Renato Ribeiro Coutinho foi um paraibano nascido pelos idos dos 1900. Não o conheci pessoalmente mas ele foi uma das figuras mais icônicas da minha infância e adolescência, em João Pessoa (1953-1970).
Dele, sempre soube muito pouco. Não sabia onde nasceu, se estudou ou o que estudou, se era simpático, generoso, feio ou bonito. Sabia apenas o essencial: era rico, morava numa casa de rico e era usineiro. Este último atributo, hoje é meio nebuloso devido ao meu desconhecimento da economia paraibana daqueles tempos. Mas, na época, usineiro para mim era uma espécie de Warren Buffet de hoje, um tycoon, um mega-blaster-rico. E ser filha dele podia significar a realização imediata de todos os sonhos. O mais importante deles era o de poder estudar, desde cedo, na Suíça ( ah, nossas tolas fantasias ☺ ), como sua simpática filha, alguém a quem conheci de leve, já na vida adulta. Até hoje não sei se a educação principesca era lenda, na João Pessoa de então, ou invenção da minha cabeça cheia de vontade de ganhar o mundo e aprender muitas coisas diferentes.

O fato é que este senhor, tão distante social e financeiramente de mim, transitou pela minha vida durante anos. E, aposto, que na de muitos pessoenses da minha geração.

Ele foi o personagem usado por muitas das famílias de classe média para incutir nos filhos o gosto pela parcimônia no consumo. Não por similaridade mas por oposição. Uma espécie de farol sempre sinalizando o que não estava ao alcance dos nossos orçamentos. A cada pedido por um sapato novo, uma bola de vôley de couro, discos, livros ou até mesmo pirulitos de moda, se recebia de volta, o lembrete de sempre: “Você pensa que é filha de Renato Ribeiro Coutinho?!!!”. E saíamos conscientes de que só se gasta quando se tem. Com um certo sentimento de culpa por pedir coisas que talvez nem precisássemos.

Hoje, arrumando meu armário de sessentona de classe média, eu me perguntei: ”Quando foi que comecei a achar que era filha de Renato Ribeiro Coutinho e pensei que podia comprar mais de 2 bolsas, ainda que nas liquidações?”

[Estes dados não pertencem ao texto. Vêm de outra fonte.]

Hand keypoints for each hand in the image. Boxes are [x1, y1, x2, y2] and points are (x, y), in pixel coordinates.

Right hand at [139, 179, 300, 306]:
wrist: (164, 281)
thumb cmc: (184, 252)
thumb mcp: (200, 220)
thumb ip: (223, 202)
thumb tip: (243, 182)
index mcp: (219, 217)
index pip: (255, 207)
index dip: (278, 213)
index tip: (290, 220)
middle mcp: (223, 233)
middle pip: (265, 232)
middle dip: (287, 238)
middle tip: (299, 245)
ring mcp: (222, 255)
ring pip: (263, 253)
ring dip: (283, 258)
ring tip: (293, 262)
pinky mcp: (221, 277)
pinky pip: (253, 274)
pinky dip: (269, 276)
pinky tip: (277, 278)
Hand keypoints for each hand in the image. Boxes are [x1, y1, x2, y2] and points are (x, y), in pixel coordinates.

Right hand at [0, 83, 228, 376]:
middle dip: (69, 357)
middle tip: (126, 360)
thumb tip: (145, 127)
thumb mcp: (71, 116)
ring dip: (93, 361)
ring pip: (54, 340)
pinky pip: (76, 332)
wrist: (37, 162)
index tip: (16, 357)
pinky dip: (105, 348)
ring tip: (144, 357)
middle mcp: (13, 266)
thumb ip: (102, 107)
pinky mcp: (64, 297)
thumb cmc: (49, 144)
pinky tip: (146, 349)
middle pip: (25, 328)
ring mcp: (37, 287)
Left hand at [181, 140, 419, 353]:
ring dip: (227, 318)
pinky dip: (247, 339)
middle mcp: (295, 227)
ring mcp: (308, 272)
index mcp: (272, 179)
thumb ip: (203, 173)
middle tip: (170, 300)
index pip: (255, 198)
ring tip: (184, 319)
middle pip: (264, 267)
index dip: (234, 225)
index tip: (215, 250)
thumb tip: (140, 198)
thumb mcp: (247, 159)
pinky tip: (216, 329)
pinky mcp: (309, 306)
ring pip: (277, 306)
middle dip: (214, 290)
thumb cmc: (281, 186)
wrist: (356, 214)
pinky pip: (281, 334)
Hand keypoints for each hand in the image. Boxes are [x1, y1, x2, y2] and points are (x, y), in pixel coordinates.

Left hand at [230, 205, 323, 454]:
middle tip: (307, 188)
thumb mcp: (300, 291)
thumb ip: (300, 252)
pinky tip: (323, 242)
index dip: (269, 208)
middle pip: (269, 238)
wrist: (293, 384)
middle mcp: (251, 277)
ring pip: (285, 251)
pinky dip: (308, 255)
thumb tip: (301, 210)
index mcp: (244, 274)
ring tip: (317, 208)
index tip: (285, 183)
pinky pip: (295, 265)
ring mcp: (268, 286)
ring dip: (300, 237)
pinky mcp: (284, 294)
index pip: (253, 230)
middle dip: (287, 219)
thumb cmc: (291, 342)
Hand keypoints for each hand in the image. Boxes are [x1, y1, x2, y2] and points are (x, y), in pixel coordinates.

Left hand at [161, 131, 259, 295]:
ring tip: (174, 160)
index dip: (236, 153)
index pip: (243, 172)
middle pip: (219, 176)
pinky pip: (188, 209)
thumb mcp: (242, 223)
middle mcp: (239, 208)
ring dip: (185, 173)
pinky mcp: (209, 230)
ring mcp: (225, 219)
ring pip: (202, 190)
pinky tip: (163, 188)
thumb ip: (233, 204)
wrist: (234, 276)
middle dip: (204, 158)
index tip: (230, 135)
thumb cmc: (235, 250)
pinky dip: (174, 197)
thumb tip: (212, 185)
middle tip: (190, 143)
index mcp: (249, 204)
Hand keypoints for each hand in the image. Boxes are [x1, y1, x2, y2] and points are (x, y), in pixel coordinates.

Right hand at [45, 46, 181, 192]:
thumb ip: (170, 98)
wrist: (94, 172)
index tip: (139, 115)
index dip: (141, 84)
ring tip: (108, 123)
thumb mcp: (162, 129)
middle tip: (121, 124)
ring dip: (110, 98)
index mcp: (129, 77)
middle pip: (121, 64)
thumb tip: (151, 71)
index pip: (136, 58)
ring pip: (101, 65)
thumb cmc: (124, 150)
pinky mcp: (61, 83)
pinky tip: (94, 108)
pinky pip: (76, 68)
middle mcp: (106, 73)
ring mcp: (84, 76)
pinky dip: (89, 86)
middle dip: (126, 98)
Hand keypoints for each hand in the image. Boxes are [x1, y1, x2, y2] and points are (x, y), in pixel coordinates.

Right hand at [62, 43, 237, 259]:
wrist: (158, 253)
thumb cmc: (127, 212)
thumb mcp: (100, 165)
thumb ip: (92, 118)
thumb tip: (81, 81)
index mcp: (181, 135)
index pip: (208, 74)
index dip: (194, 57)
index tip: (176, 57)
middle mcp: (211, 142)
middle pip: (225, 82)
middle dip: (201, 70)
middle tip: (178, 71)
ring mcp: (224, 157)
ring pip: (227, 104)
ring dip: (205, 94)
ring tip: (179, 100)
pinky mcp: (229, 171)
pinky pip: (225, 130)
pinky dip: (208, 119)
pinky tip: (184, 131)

Hoje, vendo a sociedade discutir o consumo consciente e incentivar o minimalismo dos pertences, penso no papel importante, mesmo que enviesado, que Renato Ribeiro teve na minha vida. Um estranho símbolo que se perenizou e ainda me norteia.

Ah, o Google me disse, em 5 minutos, muito do que não soube dele em muitas décadas.

http://www.fgv.br/cpdoc/acervo/dicionarios/verbete-biografico/renato-ribeiro-coutinho

E, para surpresa minha, temos um sobrenome em comum. Numa leve recaída, fiquei pensando nos muitos sonhos de consumo que eu poderia ter realizado ☺ Por um minuto, me vi fazendo parte dessa turma da foto, do Collège du Léman, na Suíça. Mas só por um minuto. Não trocaria por nada a minha turma das Lourdinas.